We had two cats that were my favorites. After breaking them into the family by throwing them across the living room for an afternoon, my brother and I were instantly attached to them. That was the first and last time we ever willingly brought harm against our cats.

Our cats instantly became co-conspirators with my sibling and I in our constant struggle against my parents. We used to trick our cats into clawing off the wrapping paper on our Christmas presents during the second week of December, and pass the buck onto our felines when Mom and Dad came calling for the guilty party.

It was a sad day when we sent our cats to live out on a farm. Despite the claw marks that covered my arms and the rank odor that dominated the litter box area of the basement, I felt like a family member was moving out.

As you can see, I become quickly attached to my pets. It’s easy.

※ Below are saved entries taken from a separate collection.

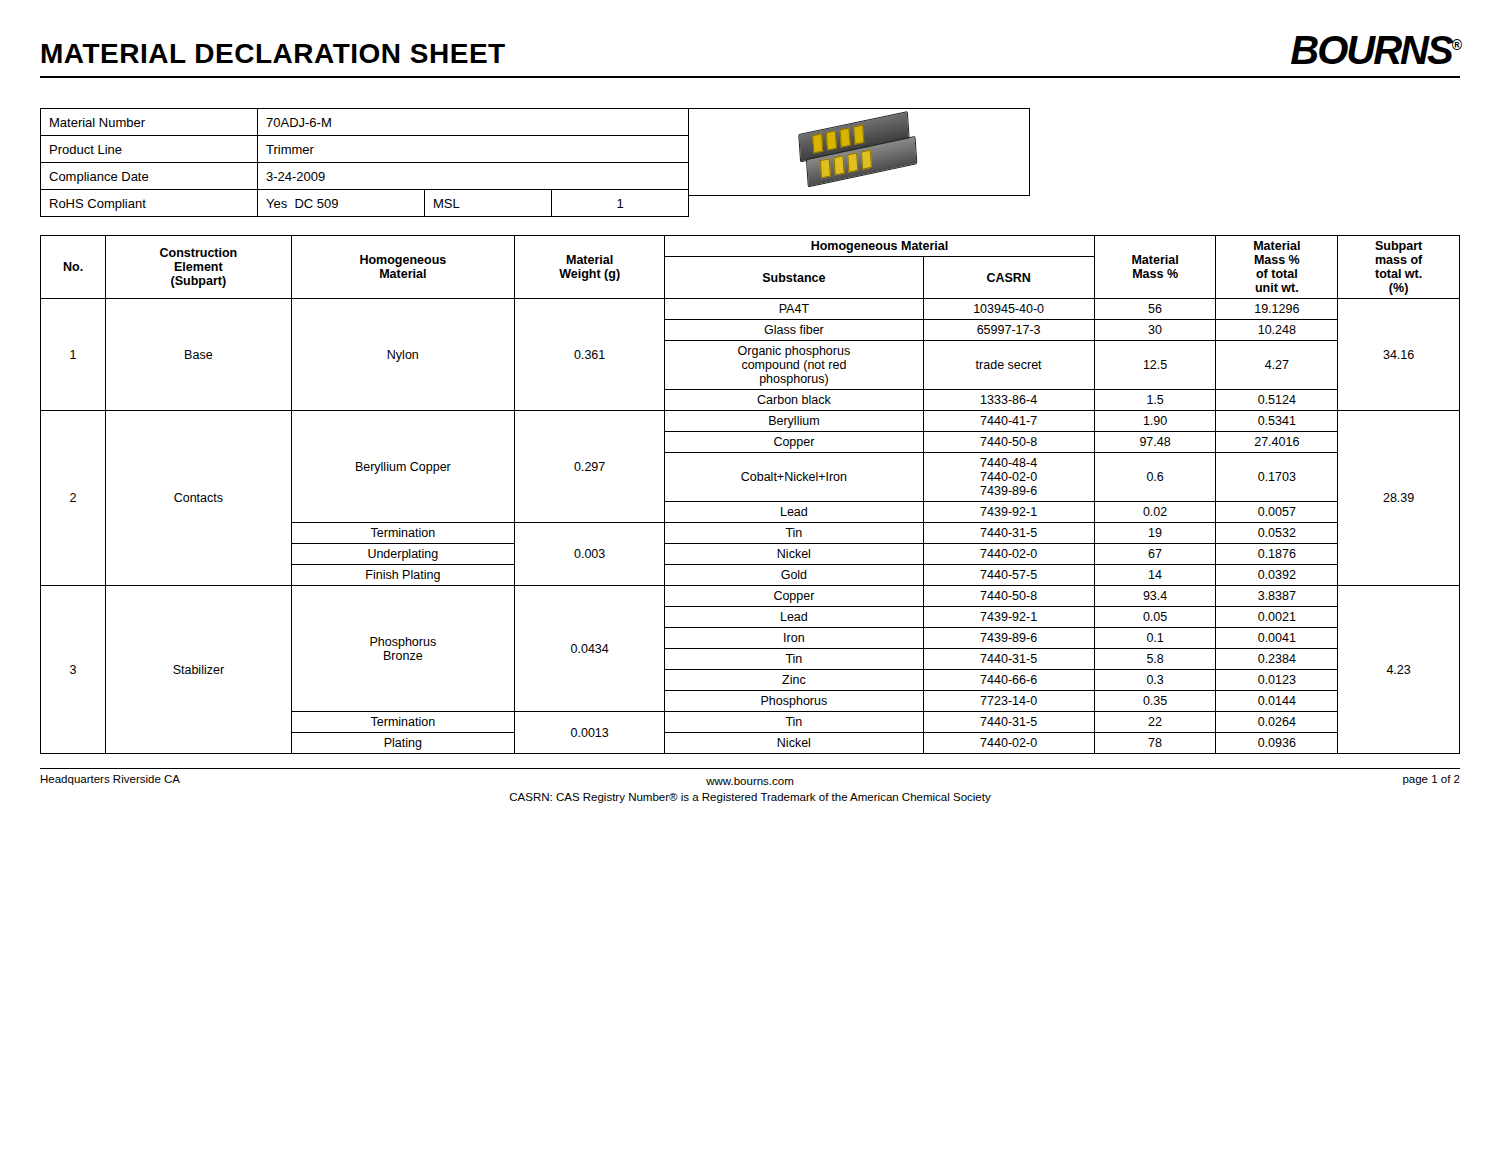MATERIAL DECLARATION SHEET
BOURNS®
| Material Number | 70ADJ-6-M |
| Product Line | Trimmer |
| Compliance Date | 3-24-2009 |
| RoHS Compliant | Yes DC 509 | MSL | 1 |
| No. | Construction Element (Subpart) | Homogeneous Material | Material Weight (g) | Homogeneous Material | Material Mass % | Material Mass % of total unit wt. | Subpart mass of total wt. (%) |
| --- | --- | --- | --- | --- | --- | --- | --- |
| Substance | CASRN |
| 1 | Base | Nylon | 0.361 | PA4T | 103945-40-0 | 56 | 19.1296 | 34.16 |
| Glass fiber | 65997-17-3 | 30 | 10.248 |
| Organic phosphorus compound (not red phosphorus) | trade secret | 12.5 | 4.27 |
| Carbon black | 1333-86-4 | 1.5 | 0.5124 |
| 2 | Contacts | Beryllium Copper | 0.297 | Beryllium | 7440-41-7 | 1.90 | 0.5341 | 28.39 |
| Copper | 7440-50-8 | 97.48 | 27.4016 |
| Cobalt+Nickel+Iron | 7440-48-4 7440-02-0 7439-89-6 | 0.6 | 0.1703 |
| Lead | 7439-92-1 | 0.02 | 0.0057 |
| Termination | 0.003 | Tin | 7440-31-5 | 19 | 0.0532 |
| Underplating | Nickel | 7440-02-0 | 67 | 0.1876 |
| Finish Plating | Gold | 7440-57-5 | 14 | 0.0392 |
| 3 | Stabilizer | Phosphorus Bronze | 0.0434 | Copper | 7440-50-8 | 93.4 | 3.8387 | 4.23 |
| Lead | 7439-92-1 | 0.05 | 0.0021 |
| Iron | 7439-89-6 | 0.1 | 0.0041 |
| Tin | 7440-31-5 | 5.8 | 0.2384 |
| Zinc | 7440-66-6 | 0.3 | 0.0123 |
| Phosphorus | 7723-14-0 | 0.35 | 0.0144 |
| Termination | 0.0013 | Tin | 7440-31-5 | 22 | 0.0264 |
| Plating | Nickel | 7440-02-0 | 78 | 0.0936 |
Headquarters Riverside CA page 1 of 2
www.bourns.com
CASRN: CAS Registry Number® is a Registered Trademark of the American Chemical Society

A pet, when handled with care, are fast to become a very devoted friend. If only finding a good date could be so easy.

I’m serious! Good luck finding any person, man or woman, that will become a devoted loved one with such swiftness. It just doesn’t happen. It’s almost frustrating how easy it is to woo one certain species, yet struggle so hard to impress another. Especially the one that matters most.

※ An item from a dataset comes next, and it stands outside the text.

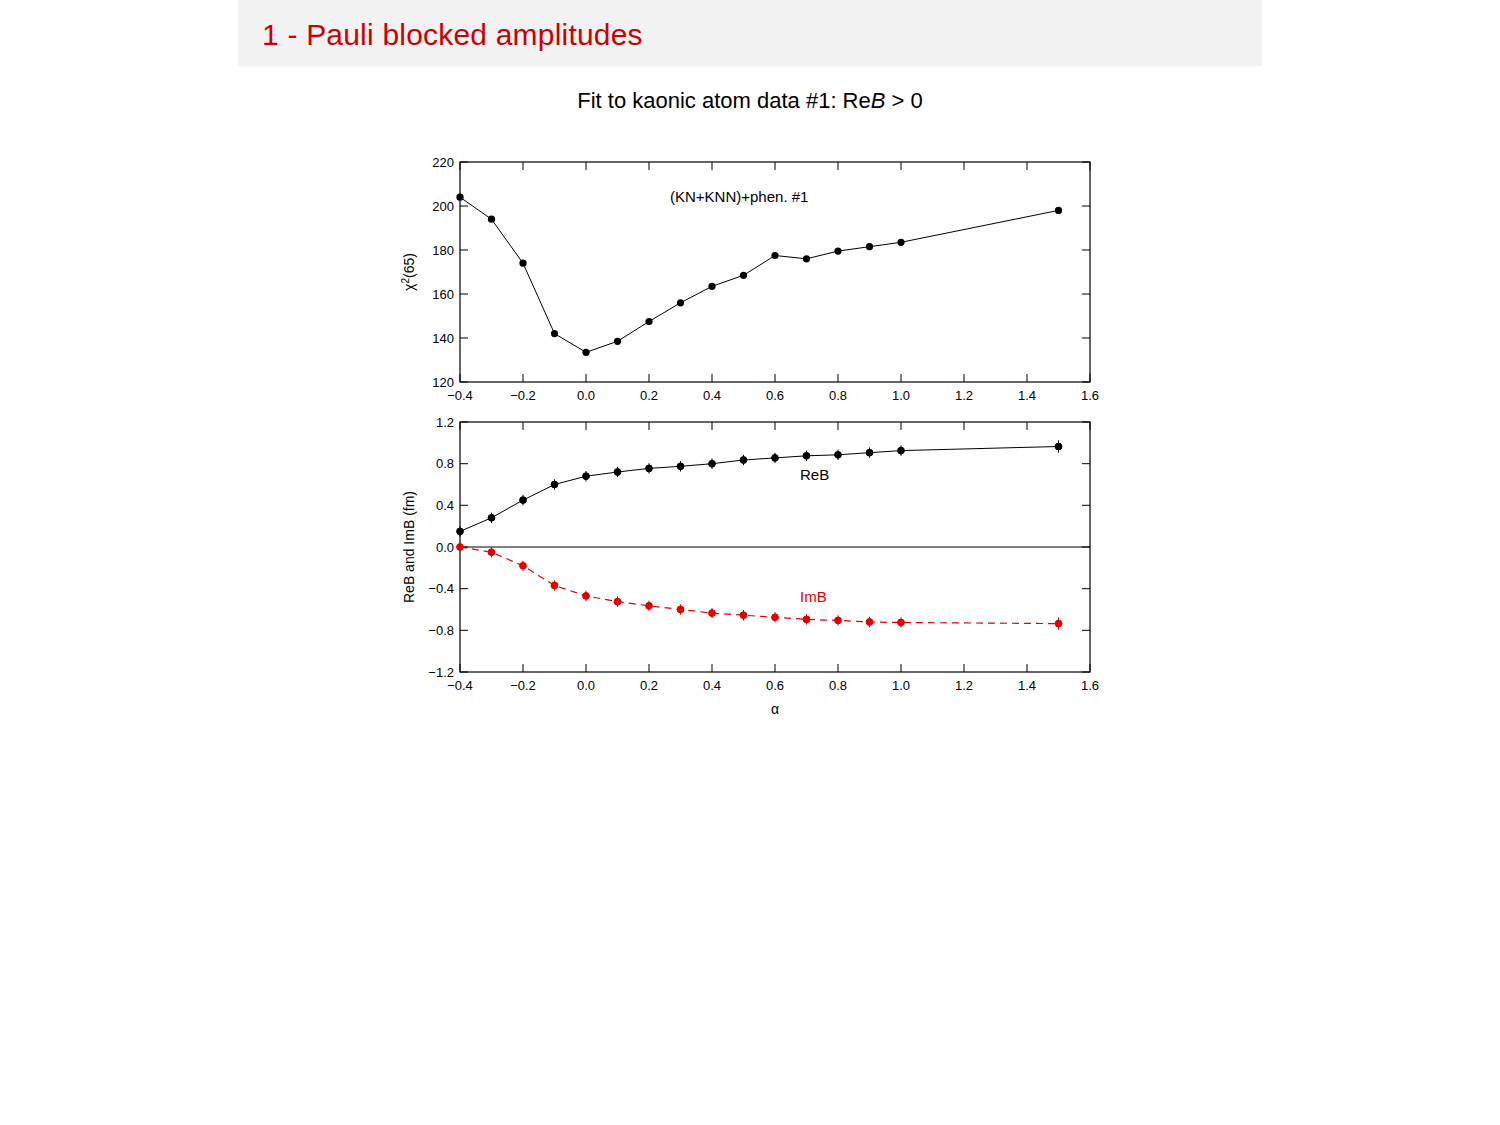1 - Pauli blocked amplitudes
Fit to kaonic atom data #1: ReB > 0
120 140 160 180 200 220 −0.4 −0.2 0.0 0.2 0.4 0.6 0.8 1.0 1.2 1.4 1.6 χ2(65) (KN+KNN)+phen. #1 points: (-0.4,204) (-0.3,194) (-0.2,174) (-0.1,142) (0.0,133.5) (0.1,138.5) (0.2,147.5) (0.3,156) (0.4,163.5) (0.5,168.5) (0.6,177.5) (0.7,176) (0.8,179.5) (0.9,181.5) (1.0,183.5) (1.5,198) −1.2 −0.8 −0.4 0.0 0.4 0.8 1.2 −0.4 −0.2 0.0 0.2 0.4 0.6 0.8 1.0 1.2 1.4 1.6 ReB and ImB (fm) α values: (-0.4,0.15) (-0.3,0.28) (-0.2,0.45) (-0.1,0.60) (0.0,0.68) (0.1,0.72) (0.2,0.755) (0.3,0.775) (0.4,0.80) (0.5,0.835) (0.6,0.855) (0.7,0.875) (0.8,0.885) (0.9,0.905) (1.0,0.925) (1.5,0.965) ReB values: (-0.4,0.0) (-0.3,-0.05) (-0.2,-0.18) (-0.1,-0.37) (0.0,-0.47) (0.1,-0.525) (0.2,-0.565) (0.3,-0.60) (0.4,-0.635) (0.5,-0.655) (0.6,-0.675) (0.7,-0.695) (0.8,-0.705) (0.9,-0.72) (1.0,-0.725) (1.5,-0.735) ImB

Dating has definitely become one of the more dangerous sports out there. People just don’t trust each other anymore. Of course, how could a girl trust a guy that tells her that her jeans would look great on his floor? It’s not always like that, but it is a part of some people’s game plan. People are wary of everybody.

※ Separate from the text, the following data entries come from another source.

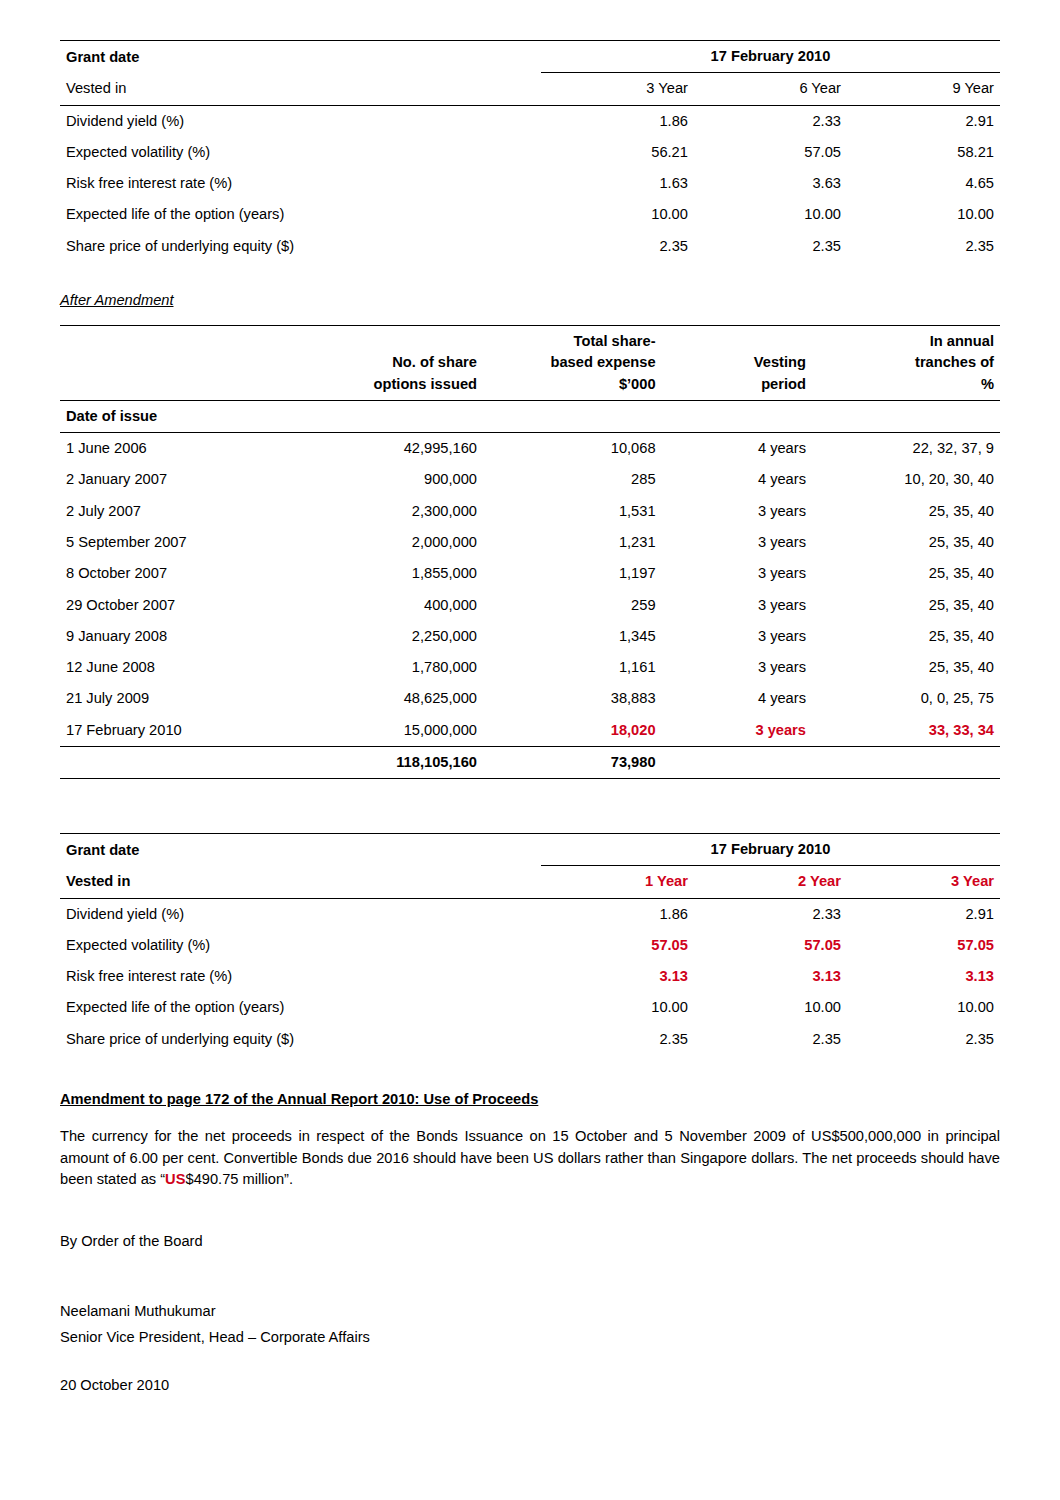| Grant date | 17 February 2010 |
| Vested in | 3 Year | 6 Year | 9 Year |
| Dividend yield (%) | 1.86 | 2.33 | 2.91 |
| Expected volatility (%) | 56.21 | 57.05 | 58.21 |
| Risk free interest rate (%) | 1.63 | 3.63 | 4.65 |
| Expected life of the option (years) | 10.00 | 10.00 | 10.00 |
| Share price of underlying equity ($) | 2.35 | 2.35 | 2.35 |
After Amendment
| | No. of share options issued | Total share- based expense $’000 | Vesting period | In annual tranches of % |
| Date of issue | | | | |
| 1 June 2006 | 42,995,160 | 10,068 | 4 years | 22, 32, 37, 9 |
| 2 January 2007 | 900,000 | 285 | 4 years | 10, 20, 30, 40 |
| 2 July 2007 | 2,300,000 | 1,531 | 3 years | 25, 35, 40 |
| 5 September 2007 | 2,000,000 | 1,231 | 3 years | 25, 35, 40 |
| 8 October 2007 | 1,855,000 | 1,197 | 3 years | 25, 35, 40 |
| 29 October 2007 | 400,000 | 259 | 3 years | 25, 35, 40 |
| 9 January 2008 | 2,250,000 | 1,345 | 3 years | 25, 35, 40 |
| 12 June 2008 | 1,780,000 | 1,161 | 3 years | 25, 35, 40 |
| 21 July 2009 | 48,625,000 | 38,883 | 4 years | 0, 0, 25, 75 |
| 17 February 2010 | 15,000,000 | 18,020 | 3 years | 33, 33, 34 |
| | 118,105,160 | 73,980 | | |
| Grant date | 17 February 2010 |
| Vested in | 1 Year | 2 Year | 3 Year |
| Dividend yield (%) | 1.86 | 2.33 | 2.91 |
| Expected volatility (%) | 57.05 | 57.05 | 57.05 |
| Risk free interest rate (%) | 3.13 | 3.13 | 3.13 |
| Expected life of the option (years) | 10.00 | 10.00 | 10.00 |
| Share price of underlying equity ($) | 2.35 | 2.35 | 2.35 |
Amendment to page 172 of the Annual Report 2010: Use of Proceeds
The currency for the net proceeds in respect of the Bonds Issuance on 15 October and 5 November 2009 of US$500,000,000 in principal amount of 6.00 per cent. Convertible Bonds due 2016 should have been US dollars rather than Singapore dollars. The net proceeds should have been stated as “US$490.75 million”.
By Order of the Board
Neelamani Muthukumar
Senior Vice President, Head – Corporate Affairs
20 October 2010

If only you could implement some of the ways of developing a relationship with your pet into forming a relationship with a human being of the opposite sex. They work for animals, could they work for people?

Unfortunately, the answer is more often than not a negative one. For example, how many girls could I keep around simply by putting out food and water in a bowl for them? I haven’t done any research to support my answer, but I feel it wouldn’t work. Of course, if it did work, I would be a little shocked and really scared.

And how many girls would chase after a stick that I continually throw across the yard? Or keep themselves occupied with a piece of yarn when I don’t want to be bothered? Or don’t feel self-conscious about licking me to show affection? My pets would do these things, but I’d give five to one odds against a girl doing the same. Safe bet?

If only you could implement the devotion of a pet into the personalities of human beings. It might clear up any misunderstandings or mixed signals that come with getting to know a significant other. Trust is there, suspicion isn’t.

When did loyalty become so passe? You do something nice for a dog, and they respond by being true to you. You do something nice for a person, and they wonder what you are up to. I don’t want to be a real ass to a girl that I’d like to go out with, but it’s practically the only way to get the message across to her. And for some reason, people seem to like it that way.

I’m making dating in this day and age out to be utter hell. It’s really not that bad. When you compare it to the communities in the southwest United States during the days of colonization, it’s a breeze. Back then, men had to sponsor dances just to get the opportunity to court a woman.

Also, grandparents had a huge part in deciding if a man was right for a woman. I thought it was hard enough getting my parents to like girls that I dated, but this would incorporate persuading up to four other adults that the person you are with is actually all right.

I’m not saying you should abandon any potential dates for a Chihuahua. But if I tell a girl that she’s definitely not a dog, it doesn’t necessarily mean that I’m giving her a compliment.


Christopher Clair is a senior in journalism mass communication from Waukon.